*Task prompt*:
Your answer should be the lines below from the one with "vfov_deg: 71.6" to the one with "exposure_s: 1/60", both included, given again exactly and with nothing added.
Source data below:
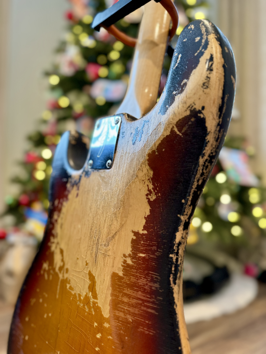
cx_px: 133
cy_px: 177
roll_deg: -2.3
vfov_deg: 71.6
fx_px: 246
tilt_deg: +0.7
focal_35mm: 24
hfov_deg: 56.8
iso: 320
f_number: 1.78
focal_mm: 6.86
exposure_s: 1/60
End of Source data.
Source data below:
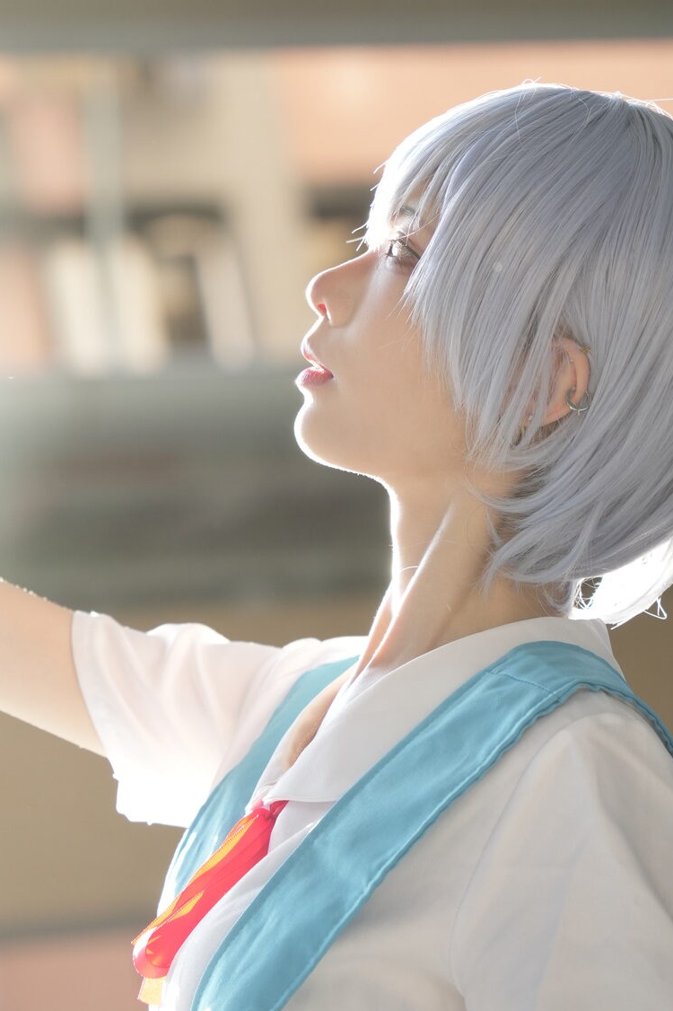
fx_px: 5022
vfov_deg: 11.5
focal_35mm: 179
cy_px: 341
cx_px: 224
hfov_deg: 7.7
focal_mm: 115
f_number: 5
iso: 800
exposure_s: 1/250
End of Source data.
*Solution*:
vfov_deg: 71.6
fx_px: 246
tilt_deg: +0.7
focal_35mm: 24
hfov_deg: 56.8
iso: 320
f_number: 1.78
focal_mm: 6.86
exposure_s: 1/60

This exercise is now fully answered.